After setting fire to much of Atlanta, Sherman and his 62,000 men began their march toward Georgia’s eastern border on the morning of November 15. His first goal was to confuse the enemy about his army’s destination, whether toward Macon or Savannah. Sherman divided his force into two columns. Though they occasionally encountered small bands of Confederate forces, they prevailed each time.
As Sherman’s army marched to the east, they targeted the industries and agriculture that resupplied Confederate forces. He set out to negatively affect the morale of the citizens who still felt the South could win the war. In addition to gathering corn, meat, and vegetables, Sherman instructed his officers to oversee the burning of mills and confiscation of horses and mules. If a village did not resist, the soldiers were told to leave the buildings standing. Those areas that burned bridges or organized guerrilla armies were, however, subject to “a devastation more or less relentless according to the measure of such hostility,” according to his field orders. With their objectives in mind, the Military Division of the Mississippi set out to permanently change the landscape of Georgia and the minds of its residents.

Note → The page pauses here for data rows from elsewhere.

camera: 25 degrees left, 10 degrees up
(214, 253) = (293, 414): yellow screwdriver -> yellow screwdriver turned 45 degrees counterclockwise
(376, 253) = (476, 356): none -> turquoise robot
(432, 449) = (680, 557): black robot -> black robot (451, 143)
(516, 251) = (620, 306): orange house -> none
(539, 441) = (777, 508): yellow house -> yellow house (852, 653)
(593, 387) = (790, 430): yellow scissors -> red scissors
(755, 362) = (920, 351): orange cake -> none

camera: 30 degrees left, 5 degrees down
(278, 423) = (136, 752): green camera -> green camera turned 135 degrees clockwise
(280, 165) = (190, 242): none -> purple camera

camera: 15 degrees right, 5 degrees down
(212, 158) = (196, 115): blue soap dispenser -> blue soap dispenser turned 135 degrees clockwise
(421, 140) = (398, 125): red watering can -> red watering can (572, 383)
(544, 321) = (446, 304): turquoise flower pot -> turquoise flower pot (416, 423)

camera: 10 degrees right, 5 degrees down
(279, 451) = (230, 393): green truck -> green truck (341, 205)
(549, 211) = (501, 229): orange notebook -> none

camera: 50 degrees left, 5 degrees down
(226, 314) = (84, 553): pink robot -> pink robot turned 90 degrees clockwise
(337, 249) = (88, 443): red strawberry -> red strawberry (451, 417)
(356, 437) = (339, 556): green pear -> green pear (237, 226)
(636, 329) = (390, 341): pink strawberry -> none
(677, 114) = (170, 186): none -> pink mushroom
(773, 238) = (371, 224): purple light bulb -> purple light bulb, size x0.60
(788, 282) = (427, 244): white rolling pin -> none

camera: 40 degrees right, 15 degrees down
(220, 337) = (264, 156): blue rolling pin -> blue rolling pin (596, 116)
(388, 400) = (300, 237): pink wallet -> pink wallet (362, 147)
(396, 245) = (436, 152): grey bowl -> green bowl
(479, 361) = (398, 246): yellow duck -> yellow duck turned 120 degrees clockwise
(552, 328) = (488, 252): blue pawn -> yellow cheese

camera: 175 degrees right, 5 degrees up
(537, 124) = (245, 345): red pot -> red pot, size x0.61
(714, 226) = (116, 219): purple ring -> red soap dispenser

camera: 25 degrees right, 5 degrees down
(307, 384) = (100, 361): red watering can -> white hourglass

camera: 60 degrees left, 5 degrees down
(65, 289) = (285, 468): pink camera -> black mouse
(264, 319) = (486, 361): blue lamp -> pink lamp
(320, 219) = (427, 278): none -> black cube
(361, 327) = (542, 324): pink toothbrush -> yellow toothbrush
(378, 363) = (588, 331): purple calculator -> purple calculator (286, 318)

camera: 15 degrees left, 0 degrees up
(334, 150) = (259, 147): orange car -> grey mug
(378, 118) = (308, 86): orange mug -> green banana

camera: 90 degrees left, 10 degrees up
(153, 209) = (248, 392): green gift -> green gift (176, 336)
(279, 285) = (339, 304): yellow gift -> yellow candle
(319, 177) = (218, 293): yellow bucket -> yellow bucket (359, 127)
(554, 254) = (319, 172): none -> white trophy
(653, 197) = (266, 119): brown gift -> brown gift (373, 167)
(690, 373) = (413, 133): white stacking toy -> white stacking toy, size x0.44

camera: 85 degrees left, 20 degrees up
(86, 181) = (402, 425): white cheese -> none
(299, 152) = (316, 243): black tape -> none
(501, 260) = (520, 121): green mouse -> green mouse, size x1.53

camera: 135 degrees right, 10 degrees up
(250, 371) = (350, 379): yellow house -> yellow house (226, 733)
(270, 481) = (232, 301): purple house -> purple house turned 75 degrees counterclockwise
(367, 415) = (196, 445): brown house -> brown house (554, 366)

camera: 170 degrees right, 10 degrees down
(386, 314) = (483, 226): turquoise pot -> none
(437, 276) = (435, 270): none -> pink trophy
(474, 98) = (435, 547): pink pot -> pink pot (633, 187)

Sherman’s forces converged at the outskirts of Savannah on December 10. By this time, 10,000 Confederates were entrenched in the city. They had flooded the surrounding rice fields, leaving only narrow causeways to enter Savannah. This disrupted Sherman’s plan to meet up with the US Navy to be resupplied. He sent a division to capture the Confederate-held Fort McAllister and open an alternate route to the sea. On December 13, the division stormed the fort and overtook it in 15 minutes. Sherman was now able to get his supplies, as well as siege artillery to aim at Savannah.
On December 17, Sherman sent a message to Confederate commander William Hardee “demanding the surrender of the city of Savannah” and promising “liberal terms to the inhabitants and garrison.” On December 20, rather than surrender, Hardee and his men escaped across the Savannah River on a makeshift pontoon bridge. The next morning, the city’s mayor rode out and told one of Sherman’s generals he would surrender Savannah in exchange for protection of the citizens and their property. The general telegraphed Sherman, who agreed to the terms. The division occupied the city that day.
Sherman sent a telegram to President Lincoln reporting, “I beg to present you as a Christmas gift the City of Savannah” along with guns, ammunition, and bales of cotton. Lincoln responded, thanking Sherman and his men, calling the campaign “a great success.”
After spending the winter in Savannah, Sherman marched through the Carolinas. He continued his total war strategy in the successful two-month campaign. The army reached North Carolina by April 1865, and Sherman accepted the surrender of Confederate General Joseph Johnston on the 26th. Sherman’s strategy was effective in disrupting Southern supplies and lowering the morale of Confederates, but it came at a great cost. He estimated the campaign caused $100 million in damage. His reputation in the South was severely damaged as the citizens of Georgia held onto bitter memories of the destruction he was responsible for. In spite of this, historians say Sherman may have brought an early end to the war because of the loss of Confederate industries and crops.